──────── Supplied data ────────

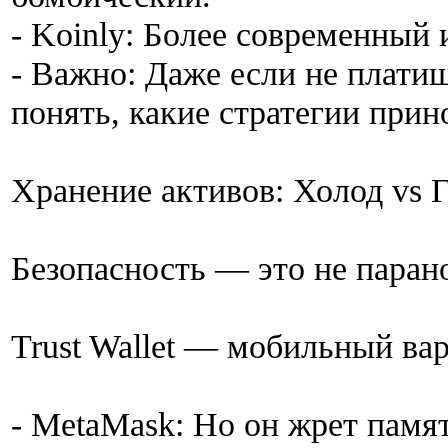
- Koinly: Более современный 
- Важно: Даже если не платиш
понять, какие стратегии при
Хранение активов: Холод vs 
Безопасность — это не паран
Trust Wallet — мобильный ва
- MetaMask: Но он жрет памя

────────

Put the text lines of the data above into a JSON list of strings, one string per line, with blank lines omitted and every part of the data included. Leave the pictures out of the answer.

# Task response:
[
  "- Koinly: Более современный ",
  "- Важно: Даже если не платиш",
  "понять, какие стратегии при",
  "Хранение активов: Холод vs ",
  "Безопасность — это не паран",
  "Trust Wallet — мобильный ва",
  "- MetaMask: Но он жрет памя"
]